Passage:
☆ ☆ ☆ ☆
With truthiness, though, we still recognized that truth exists, just that it could be overridden and bent to serve our own emotional purposes.

In a truthy world the absence of clear evidence didn’t mean that something didn’t exist if our feelings suggested that it might. Hence, we had an assault of Iraq and search for weapons of mass destruction based on a feeling that someone like Saddam Hussein would want to deploy them if he had them (which might have been true, but he didn’t have them and there was no evidence to suggest he did so it wasn’t true).

Now, those logical or hypothetical — if unproven — suppositions matter less. We’ve taken out ‘facts’ from the middle of the equation separating truth from fantasy.

In the US election, ‘fake news’ sites outperformed ‘not-fake news’ sites. In other words: those peddling fictions about the world drew more attention than those who sought to share what actually happened in the world. Except, what also actually happened was that people were reading, maybe believing, but certainly sharing and endorsing these made up stories, which were once referred to by names such as ‘lies’, ‘propaganda’ and ‘slander’. Now, it’s called reporting in a post-truth environment.

When the head of a news organization that promotes people who believe there ought to be a cap on women and girls in science and attacks citizen movements focused on social justice like Black Lives Matter is promoted to the role of chief strategist for the White House to serve as a representative of the people in strategy, that is post-truth at work. **

Tardigrade amnesia

The Tardigrade is perhaps the most remarkable animal on the planet. They can survive in temperatures close to absolute zero and over 150 degrees centigrade. If resilience had a mascot, it would be the tardigrade (pictured below — with credit to Bob Goldstein and Vicky Madden).
☆ ☆ ☆ ☆
Brief: Write the next part of the essay on truthiness and post-truth, starting after its last sentence. The listing is not needed here.

Some records:
☆ ☆ ☆ ☆
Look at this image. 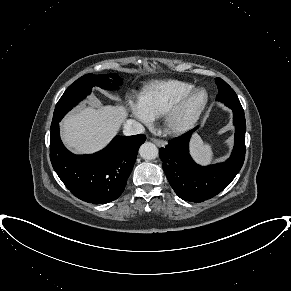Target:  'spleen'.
<instances>
[{
    "mask_svg": "<svg viewBox=\"0 0 291 291\" xmlns=\"http://www.w3.org/2000/svg\"><path fill=\"white\" fill-rule=\"evenodd\" d=\"M191 149L197 161L207 164L212 160L213 152L211 146L205 144L199 137L194 138Z\"/></svg>",
    "mask_w": 291,
    "mask_h": 291,
    "instance_id": "obj_1",
    "label": "spleen"
}]
</instances>
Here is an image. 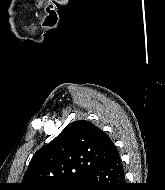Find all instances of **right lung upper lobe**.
<instances>
[{
  "label": "right lung upper lobe",
  "instance_id": "1",
  "mask_svg": "<svg viewBox=\"0 0 165 190\" xmlns=\"http://www.w3.org/2000/svg\"><path fill=\"white\" fill-rule=\"evenodd\" d=\"M117 154L98 127L85 120L73 122L34 154L20 188L53 190L76 183L86 171Z\"/></svg>",
  "mask_w": 165,
  "mask_h": 190
}]
</instances>
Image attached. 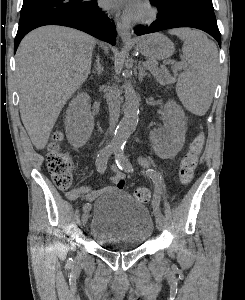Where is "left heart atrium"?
Masks as SVG:
<instances>
[{"label": "left heart atrium", "instance_id": "39dd6f15", "mask_svg": "<svg viewBox=\"0 0 245 300\" xmlns=\"http://www.w3.org/2000/svg\"><path fill=\"white\" fill-rule=\"evenodd\" d=\"M101 5L107 9H123L129 17L135 13L141 5V0H100Z\"/></svg>", "mask_w": 245, "mask_h": 300}]
</instances>
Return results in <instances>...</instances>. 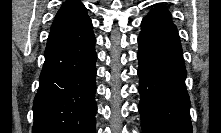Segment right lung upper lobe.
Returning a JSON list of instances; mask_svg holds the SVG:
<instances>
[{
    "label": "right lung upper lobe",
    "instance_id": "cb5924a9",
    "mask_svg": "<svg viewBox=\"0 0 221 133\" xmlns=\"http://www.w3.org/2000/svg\"><path fill=\"white\" fill-rule=\"evenodd\" d=\"M91 33H93L92 23L86 8L79 0H69L56 14L47 45L78 43Z\"/></svg>",
    "mask_w": 221,
    "mask_h": 133
}]
</instances>
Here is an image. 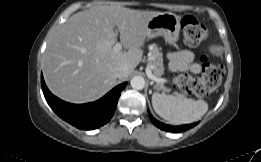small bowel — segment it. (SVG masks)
<instances>
[{
  "label": "small bowel",
  "instance_id": "obj_1",
  "mask_svg": "<svg viewBox=\"0 0 261 162\" xmlns=\"http://www.w3.org/2000/svg\"><path fill=\"white\" fill-rule=\"evenodd\" d=\"M210 50L214 54L219 52L215 46H211ZM169 67L173 71L189 70L194 74H198L202 70V66L196 61L194 53L187 50L171 52L169 54Z\"/></svg>",
  "mask_w": 261,
  "mask_h": 162
}]
</instances>
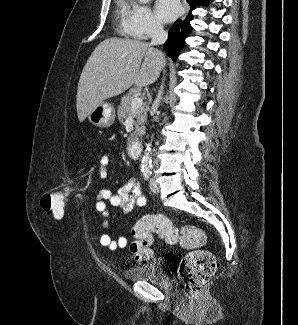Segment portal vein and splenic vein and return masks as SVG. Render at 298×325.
Returning <instances> with one entry per match:
<instances>
[{
	"label": "portal vein and splenic vein",
	"mask_w": 298,
	"mask_h": 325,
	"mask_svg": "<svg viewBox=\"0 0 298 325\" xmlns=\"http://www.w3.org/2000/svg\"><path fill=\"white\" fill-rule=\"evenodd\" d=\"M142 104H143L142 96H134V98H132L131 100V106H130L131 112H135V110H137L139 106H142Z\"/></svg>",
	"instance_id": "portal-vein-and-splenic-vein-1"
}]
</instances>
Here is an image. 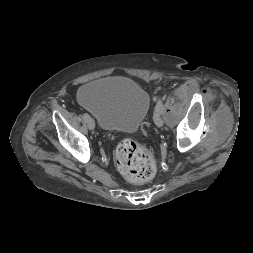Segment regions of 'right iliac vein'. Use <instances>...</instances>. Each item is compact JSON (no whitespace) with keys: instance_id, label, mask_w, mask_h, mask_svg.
<instances>
[{"instance_id":"right-iliac-vein-1","label":"right iliac vein","mask_w":253,"mask_h":253,"mask_svg":"<svg viewBox=\"0 0 253 253\" xmlns=\"http://www.w3.org/2000/svg\"><path fill=\"white\" fill-rule=\"evenodd\" d=\"M86 122L90 130H93L95 128V122L92 118H88Z\"/></svg>"}]
</instances>
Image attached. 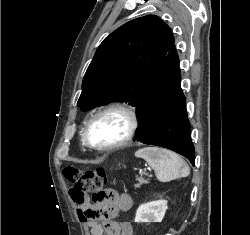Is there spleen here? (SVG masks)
<instances>
[{
	"label": "spleen",
	"mask_w": 250,
	"mask_h": 235,
	"mask_svg": "<svg viewBox=\"0 0 250 235\" xmlns=\"http://www.w3.org/2000/svg\"><path fill=\"white\" fill-rule=\"evenodd\" d=\"M135 156L143 158L154 169L161 182H168L190 174L188 164L175 152L157 147H146L135 152Z\"/></svg>",
	"instance_id": "spleen-1"
}]
</instances>
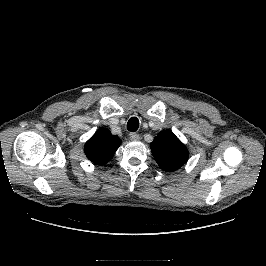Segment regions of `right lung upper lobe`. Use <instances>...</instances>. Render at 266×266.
<instances>
[{"mask_svg":"<svg viewBox=\"0 0 266 266\" xmlns=\"http://www.w3.org/2000/svg\"><path fill=\"white\" fill-rule=\"evenodd\" d=\"M121 140L118 136L111 134L106 128H99L84 146V152L87 158L97 165L108 163L118 147Z\"/></svg>","mask_w":266,"mask_h":266,"instance_id":"right-lung-upper-lobe-1","label":"right lung upper lobe"}]
</instances>
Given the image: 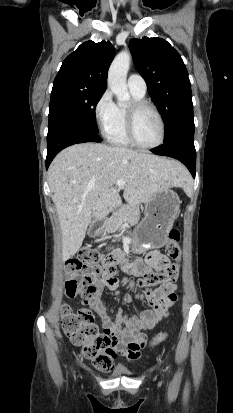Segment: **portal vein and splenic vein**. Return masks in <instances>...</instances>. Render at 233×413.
Masks as SVG:
<instances>
[{"instance_id": "obj_1", "label": "portal vein and splenic vein", "mask_w": 233, "mask_h": 413, "mask_svg": "<svg viewBox=\"0 0 233 413\" xmlns=\"http://www.w3.org/2000/svg\"><path fill=\"white\" fill-rule=\"evenodd\" d=\"M125 181L124 180H117L116 182H115V185L118 187V188H124V186H125Z\"/></svg>"}]
</instances>
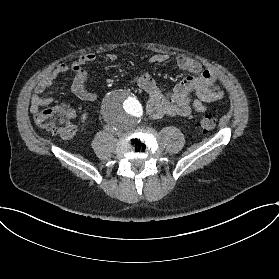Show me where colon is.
☆ ☆ ☆ ☆
The reply:
waterbear

While the effect of an election on policies and practices from healthcare, environmental protection, human rights, and safety and security may be wide-reaching and last beyond the term of office for most politicians the response can’t simply be to ‘toughen up’ and accept what’s being done, even if it is done under the banner of electoral legitimacy. Resilience is not about just absorbing shocks, but also about adapting to prevent the shocks from coming, to lessen their intensity, and also about systems change wherever possible.

The tardigrade is an expert on resiliency. It is as if it decided that, rather than plan for the best-case scenario, it figured out what the worst case would be and developed itself for that context first. Even if the tardigrade doesn’t encounter absolute zero temperatures that much in the world, it is ready for it.

Resiliency in social systems requires the same thinking.

In the US election and Brexit vote we saw politicians, pollsters and the media all get it wrong: they didn’t assess the mood and mindset of voters accurately. More importantly, voters may not have voted for what they are getting, but against what they got. In that case, what they ‘got'(i.e., had) was a sense of falling behind, perceived unfairness, absence of connection between their social world and the one talked about on TV or in government, and isolation from the economy, society and a world they thought they knew and were promised — something that built up over decades.

The voters wanted something different than what they had, but they may not have understood what they might get from this difference.

Foresight, in hindsight

Strategic foresight is a discipline that combines creative thinking, data, and planning together. It’s a burgeoning field of practice-based inquiry that offers an opportunity to explore various hypotheses about possible futures. We cannot reliably predict the future, particularly in complex systems, however it is possible to anticipate events based on trends, forecasts and signals that emerge from the data we have about the past and present when applied to the planning for the future.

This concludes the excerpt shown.